Substitute "Allegro" for "Moderate" throughout the records below, and write them out again with nothing else changed.

Part of a data file

········

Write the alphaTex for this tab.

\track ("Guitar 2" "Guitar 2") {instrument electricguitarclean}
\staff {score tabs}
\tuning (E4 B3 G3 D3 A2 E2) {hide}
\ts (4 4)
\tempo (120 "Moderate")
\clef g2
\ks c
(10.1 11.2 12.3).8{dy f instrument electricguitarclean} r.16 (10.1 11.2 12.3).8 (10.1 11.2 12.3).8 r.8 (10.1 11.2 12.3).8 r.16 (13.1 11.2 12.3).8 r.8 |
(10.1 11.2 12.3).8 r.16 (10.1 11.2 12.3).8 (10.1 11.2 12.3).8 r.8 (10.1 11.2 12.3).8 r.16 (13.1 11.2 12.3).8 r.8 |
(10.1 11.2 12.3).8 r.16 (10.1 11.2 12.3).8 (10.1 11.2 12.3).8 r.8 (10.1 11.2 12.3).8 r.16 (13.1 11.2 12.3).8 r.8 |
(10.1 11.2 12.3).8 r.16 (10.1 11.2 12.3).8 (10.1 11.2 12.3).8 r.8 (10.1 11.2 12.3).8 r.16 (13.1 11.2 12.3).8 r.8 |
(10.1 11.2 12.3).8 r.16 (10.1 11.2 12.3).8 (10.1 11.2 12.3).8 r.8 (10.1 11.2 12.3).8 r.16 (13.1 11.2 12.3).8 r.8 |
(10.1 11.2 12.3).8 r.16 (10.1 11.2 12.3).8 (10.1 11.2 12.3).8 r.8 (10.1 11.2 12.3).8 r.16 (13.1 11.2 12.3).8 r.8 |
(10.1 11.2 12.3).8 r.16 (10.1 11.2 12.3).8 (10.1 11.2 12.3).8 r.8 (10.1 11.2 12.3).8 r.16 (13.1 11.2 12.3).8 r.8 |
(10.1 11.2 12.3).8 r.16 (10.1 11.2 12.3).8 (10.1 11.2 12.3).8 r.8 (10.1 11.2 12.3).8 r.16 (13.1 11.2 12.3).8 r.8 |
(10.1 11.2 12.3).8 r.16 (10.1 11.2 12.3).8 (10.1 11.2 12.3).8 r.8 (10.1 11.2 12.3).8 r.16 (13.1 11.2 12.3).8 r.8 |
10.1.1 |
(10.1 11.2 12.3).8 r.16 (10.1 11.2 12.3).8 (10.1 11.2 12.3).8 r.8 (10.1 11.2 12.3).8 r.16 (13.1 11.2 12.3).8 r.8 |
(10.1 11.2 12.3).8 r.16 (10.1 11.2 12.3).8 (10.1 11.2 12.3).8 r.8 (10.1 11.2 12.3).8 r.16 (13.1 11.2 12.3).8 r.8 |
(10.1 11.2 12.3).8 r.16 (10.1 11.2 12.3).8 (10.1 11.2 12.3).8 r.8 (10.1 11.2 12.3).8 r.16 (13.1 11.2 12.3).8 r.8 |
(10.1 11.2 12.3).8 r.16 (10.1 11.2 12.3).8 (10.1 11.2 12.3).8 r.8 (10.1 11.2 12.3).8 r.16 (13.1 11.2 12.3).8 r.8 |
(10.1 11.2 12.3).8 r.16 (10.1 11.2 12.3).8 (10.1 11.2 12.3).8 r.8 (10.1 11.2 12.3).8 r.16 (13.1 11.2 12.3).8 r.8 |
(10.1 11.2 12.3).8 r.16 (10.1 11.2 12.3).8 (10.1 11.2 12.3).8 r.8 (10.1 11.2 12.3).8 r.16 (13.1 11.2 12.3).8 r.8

········

■ The completed task
Write the alphaTex for this tab.

\track ("Guitar 2" "Guitar 2") {instrument electricguitarclean}
\staff {score tabs}
\tuning (E4 B3 G3 D3 A2 E2) {hide}
\ts (4 4)
\tempo (120 "Allegro")
\clef g2
\ks c
(10.1 11.2 12.3).8{dy f instrument electricguitarclean} r.16 (10.1 11.2 12.3).8 (10.1 11.2 12.3).8 r.8 (10.1 11.2 12.3).8 r.16 (13.1 11.2 12.3).8 r.8 |
(10.1 11.2 12.3).8 r.16 (10.1 11.2 12.3).8 (10.1 11.2 12.3).8 r.8 (10.1 11.2 12.3).8 r.16 (13.1 11.2 12.3).8 r.8 |
(10.1 11.2 12.3).8 r.16 (10.1 11.2 12.3).8 (10.1 11.2 12.3).8 r.8 (10.1 11.2 12.3).8 r.16 (13.1 11.2 12.3).8 r.8 |
(10.1 11.2 12.3).8 r.16 (10.1 11.2 12.3).8 (10.1 11.2 12.3).8 r.8 (10.1 11.2 12.3).8 r.16 (13.1 11.2 12.3).8 r.8 |
(10.1 11.2 12.3).8 r.16 (10.1 11.2 12.3).8 (10.1 11.2 12.3).8 r.8 (10.1 11.2 12.3).8 r.16 (13.1 11.2 12.3).8 r.8 |
(10.1 11.2 12.3).8 r.16 (10.1 11.2 12.3).8 (10.1 11.2 12.3).8 r.8 (10.1 11.2 12.3).8 r.16 (13.1 11.2 12.3).8 r.8 |
(10.1 11.2 12.3).8 r.16 (10.1 11.2 12.3).8 (10.1 11.2 12.3).8 r.8 (10.1 11.2 12.3).8 r.16 (13.1 11.2 12.3).8 r.8 |
(10.1 11.2 12.3).8 r.16 (10.1 11.2 12.3).8 (10.1 11.2 12.3).8 r.8 (10.1 11.2 12.3).8 r.16 (13.1 11.2 12.3).8 r.8 |
(10.1 11.2 12.3).8 r.16 (10.1 11.2 12.3).8 (10.1 11.2 12.3).8 r.8 (10.1 11.2 12.3).8 r.16 (13.1 11.2 12.3).8 r.8 |
10.1.1 |
(10.1 11.2 12.3).8 r.16 (10.1 11.2 12.3).8 (10.1 11.2 12.3).8 r.8 (10.1 11.2 12.3).8 r.16 (13.1 11.2 12.3).8 r.8 |
(10.1 11.2 12.3).8 r.16 (10.1 11.2 12.3).8 (10.1 11.2 12.3).8 r.8 (10.1 11.2 12.3).8 r.16 (13.1 11.2 12.3).8 r.8 |
(10.1 11.2 12.3).8 r.16 (10.1 11.2 12.3).8 (10.1 11.2 12.3).8 r.8 (10.1 11.2 12.3).8 r.16 (13.1 11.2 12.3).8 r.8 |
(10.1 11.2 12.3).8 r.16 (10.1 11.2 12.3).8 (10.1 11.2 12.3).8 r.8 (10.1 11.2 12.3).8 r.16 (13.1 11.2 12.3).8 r.8 |
(10.1 11.2 12.3).8 r.16 (10.1 11.2 12.3).8 (10.1 11.2 12.3).8 r.8 (10.1 11.2 12.3).8 r.16 (13.1 11.2 12.3).8 r.8 |
(10.1 11.2 12.3).8 r.16 (10.1 11.2 12.3).8 (10.1 11.2 12.3).8 r.8 (10.1 11.2 12.3).8 r.16 (13.1 11.2 12.3).8 r.8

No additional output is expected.